Loving motorcycles but being shorter can be a real challenge. Many of the motorcycles that I’ve owned since 2018 were great, but their seat heights were just a touch too tall. Ryvid, a new electric motorcycle startup might have a great solution with its Anthem. And this thing is pretty affordable, too.
Ryvid Inc. is a fresh face in the motorcycling world, and it wants to hit the ground with its wheels turning. The company just announced its first motorcycle, and aims to bring some aviation tech and thoughtful ideas into the space for a surprisingly reasonable price.
You’ll notice that something is different about the Anthem the first moment that you lay your eyes on it. There’s little bodywork; the bike’s frame is exposed.
There’s no typical tube frame here. Instead, the Ryvid team designed a structure that utilizes bent aluminum and stainless steel sheets.
Ryvid says that the advantage here is two-fold (pun intended). First, the bones won’t rust. And second, the frame weighs just 12 pounds bare.
I’m always a fan of a motorcycle that uses its frame as a visual element, and this delivers. It also doesn’t have a false tank, even if the shape just aft of the handlebars is similar to what you’d expect from a typical motorcycle tank. Everything else is slim and minimal. It looks like it just rolled out of the production lot for a sci-fi film.

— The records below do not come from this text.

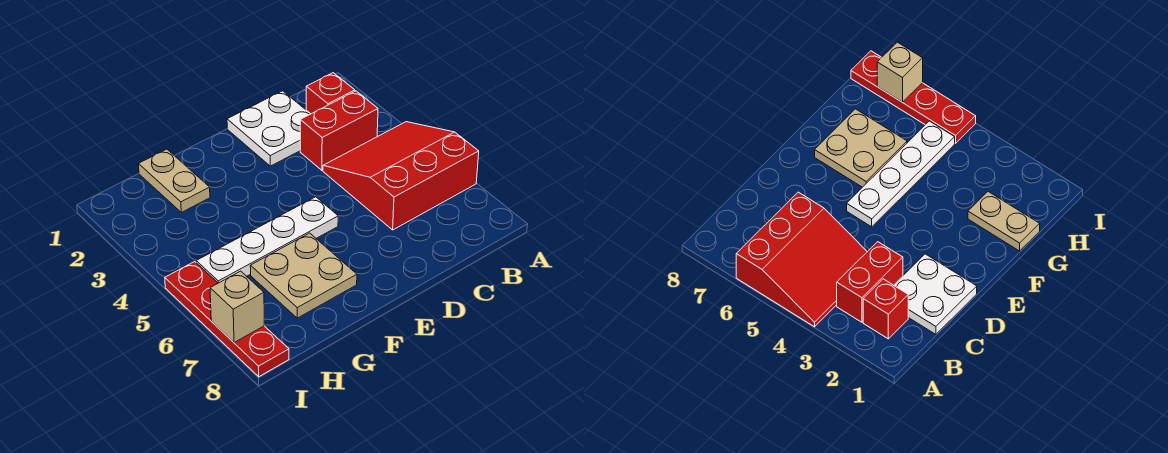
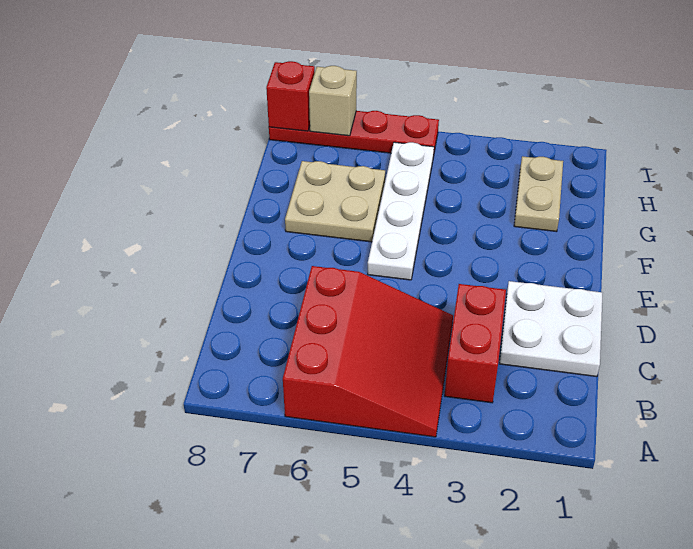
red 1x1 brick [306,73,355,114] -> red 1x1 brick moved to [266,61,315,131]
tan 1x2 plate [138,149,210,212] -> tan 1x2 plate turned to [514,156,563,232]

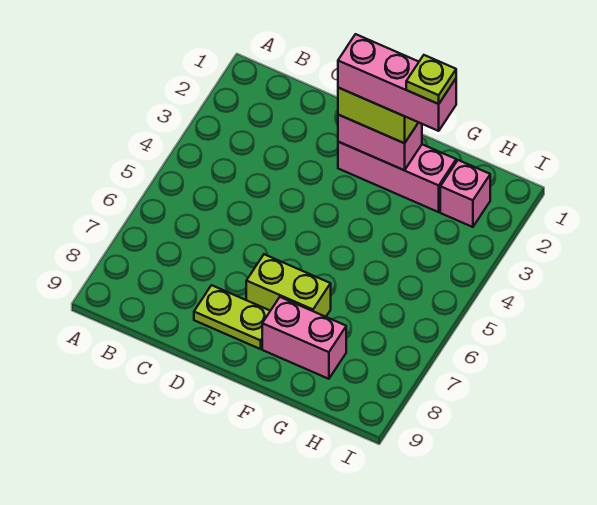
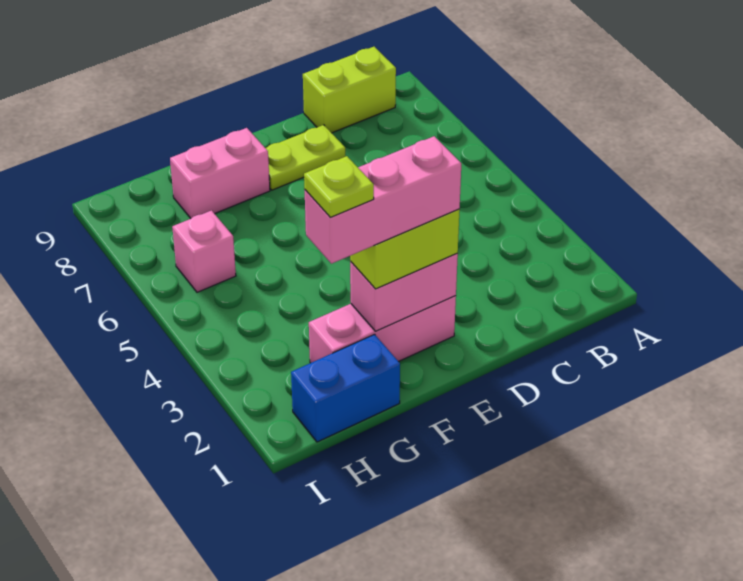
lime 1x2 brick [246,254,331,317] -> lime 1x2 brick moved to [303,47,396,133]
none -> blue 1x2 brick [291,334,400,442]
pink 1x1 brick [440,160,490,227] -> pink 1x1 brick moved to [172,210,236,292]

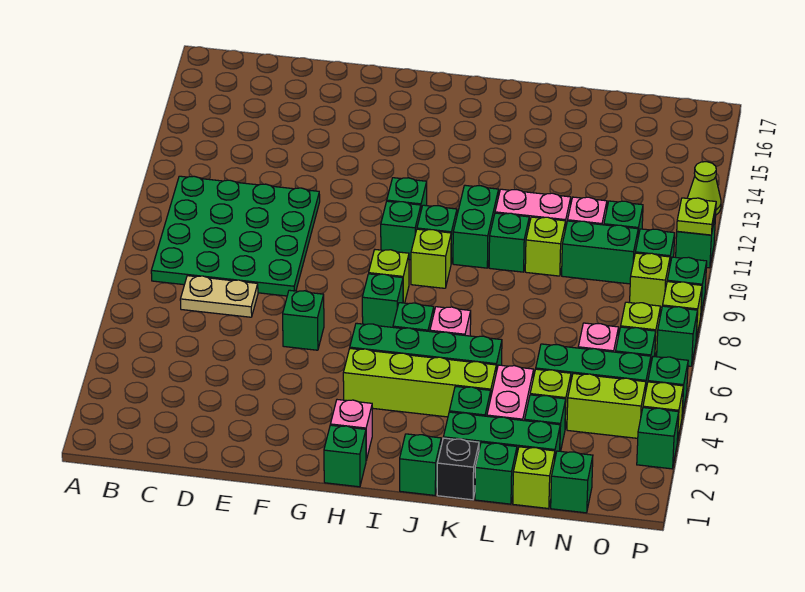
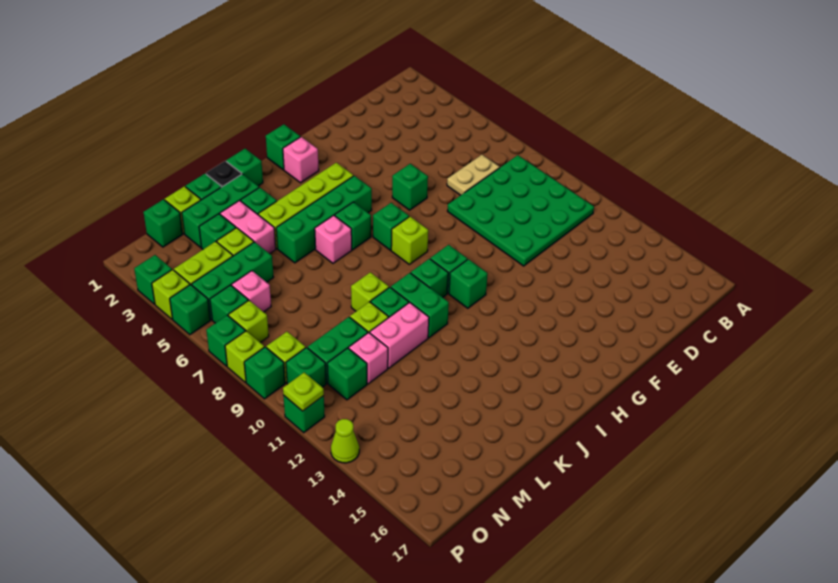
lime 1x1 brick [411,229,451,288] -> lime 1x1 brick moved to [351,272,389,311]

Let’s get into why I love this motorcycle.
The big box just behind the front wheel is the battery. It’s a 4.3 kWh unit that when paired to the swingarm-mounted motor provides a range of around 75 miles in Eco mode or around 50 miles in Sport mode.

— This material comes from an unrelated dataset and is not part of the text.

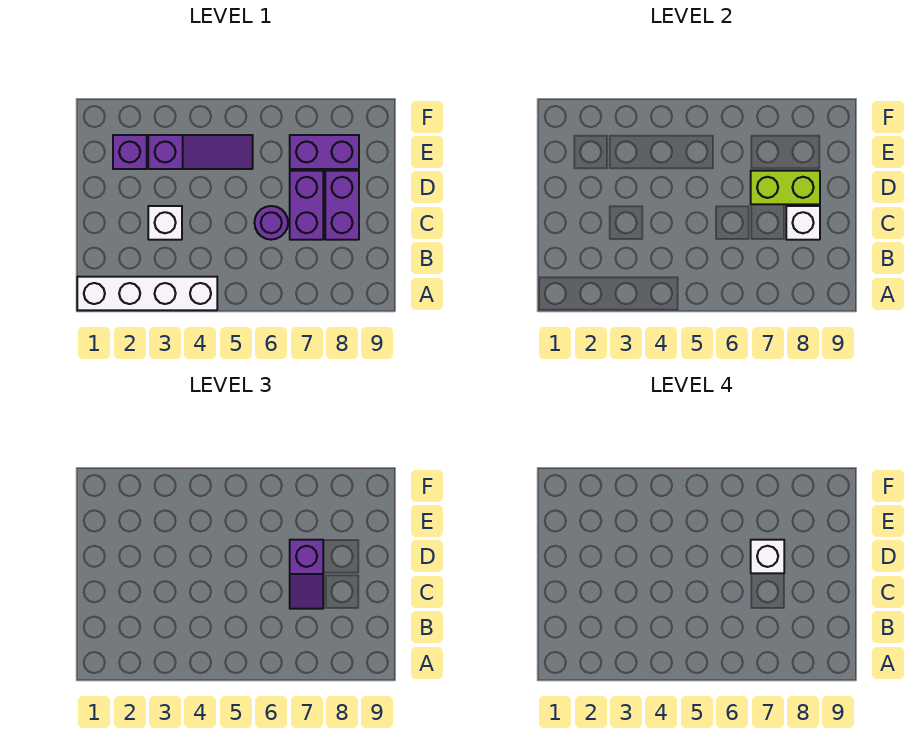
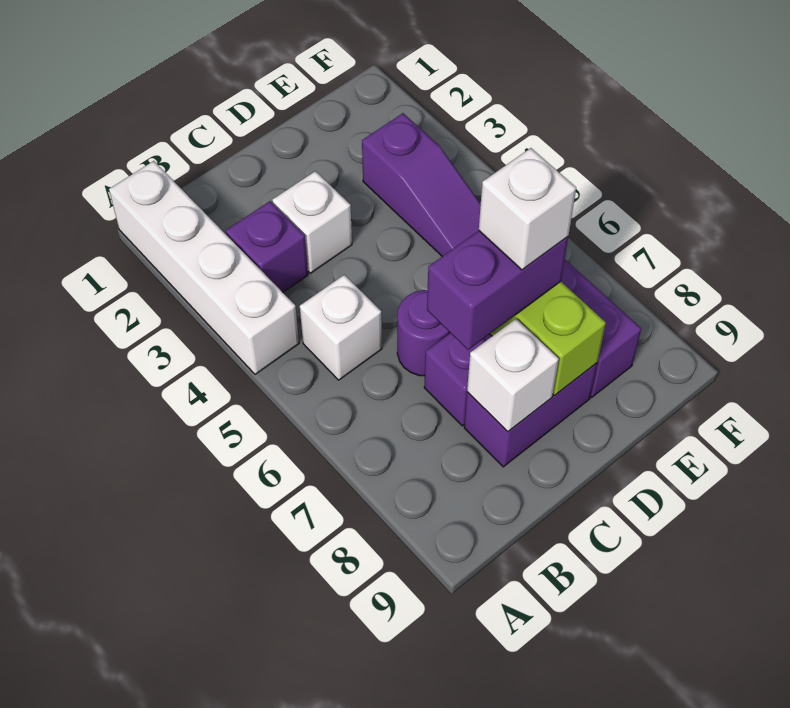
none -> white 1x1 brick [300,275,382,380]
purple 1x2 slope [290,540,323,609] -> purple 1x2 brick [427,231,568,350]
purple 1x1 brick [113,135,147,169] -> purple 1x1 brick moved to [226,201,308,292]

What I like here is that the battery weighs 65 pounds and detaches from the motorcycle. You can then use its wheels to get it into your apartment, like a suitcase. Charging takes 3 hours on a 220V outlet or 6 hours on a 110V.
And when it’s time to get it back into the motorcycle, it leverages the motorcycle itself to get back into position so you don’t have to lift it.

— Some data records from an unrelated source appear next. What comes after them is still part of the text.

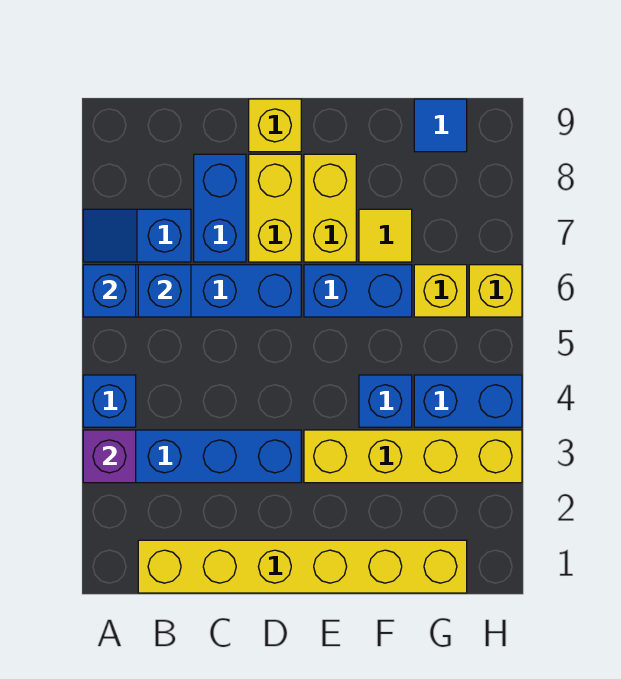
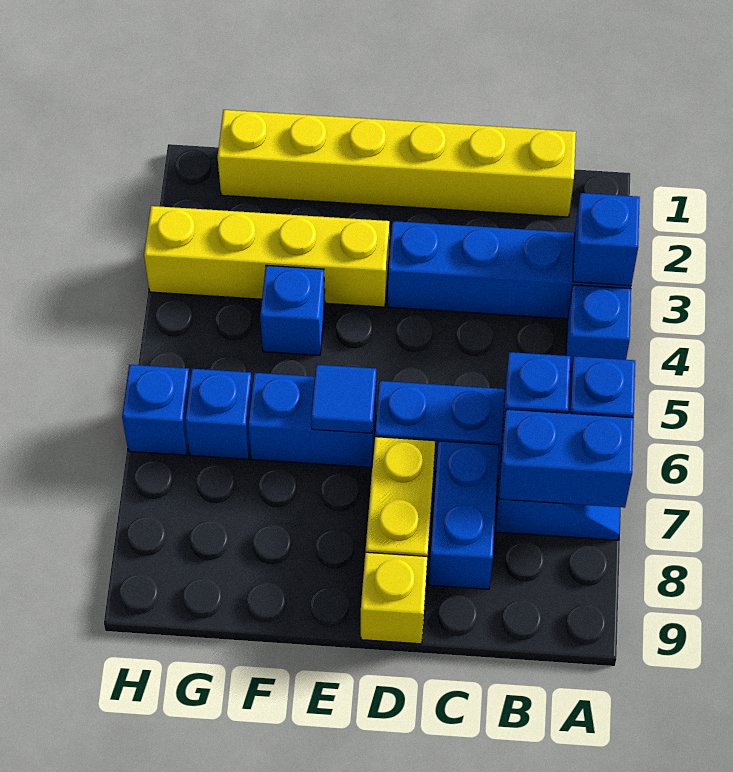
purple 1x1 brick [83,430,136,483] -> blue 1x1 brick [573,193,640,286]
yellow 1x2 brick [304,154,356,262] -> none
yellow 1x1 tile [359,209,412,262] -> none
blue 1x2 brick [414,375,522,427] -> blue 1x2 brick moved to [499,409,634,508]
yellow 1x1 brick [414,265,467,317] -> blue 1x1 brick [185,369,252,459]
blue 1x1 tile [414,99,467,152] -> blue 1x1 tile moved to [311,365,376,433]
yellow 1x1 brick [469,265,522,317] -> blue 1x1 brick [122,365,190,455]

The other thing that I really love about the Anthem is its seat. It has an electric actuator in it that gives the cushion an adjustment range of four inches. It can be altered on the fly to be as low as 30 inches or as high as 34. That means that someone without a lot of leg like me can ride it comfortably, but so could a tall person.
Many motorcycles have a physical seat adjustment, but it’s sometimes not enough. Riders of different sizes are sometimes left having to modify their bike’s suspension or having to buy a custom seat. I’ve even seen some folks get drastic with custom fabrication. While 30 inches is still too high for some people, being able to have four inches of range without having to buy aftermarket parts and without having to physically adjust something is awesome.
And that’s not all of the Ryvid’s tricks. It also has multiple mounting points for its suspension and head tube. In theory, this means that you could have something more cruise-friendly one day, then have a canyon carver the next.
That’s complemented with that swingarm-mounted motor. Ryvid doesn’t provide a horsepower rating, but it produces 53 lb-ft torque and delivers it through a belt and a 4.7:1 final drive.
Top speed is around 75 mph.
Other features include LED lighting, a keyless starting function, a digital instrument cluster, and a lock for the battery.
You get all of that in a package weighing in at 240 pounds total. Ryvid isn’t trying to have the fastest EV motorcycle on the block, but something that you or me could buy and keep on the road. And to help this become a reality, the company is packed with automotive and aviation engineers.
Ryvid announced the price to be $7,800 with deliveries expected next year. There will be a Launch Edition, limited to just 1,000 units. Sales begin August 14th, 2022.
The specs, price, and aesthetic puts it in competition with the Sondors Metacycle. That little bike was advertised as being able to go 80 mph and hit a range of around 80 miles for an initial price of $5,000. Deliveries on the Metacycle were supposed to start more than six months ago, but continued delays mean that riders still don’t have them yet.
Hopefully, Ryvid is able to put its design into production because it’s really neat. It may not change the game, but something like this has the opportunity to make riding more accessible to more people, and that’s always great.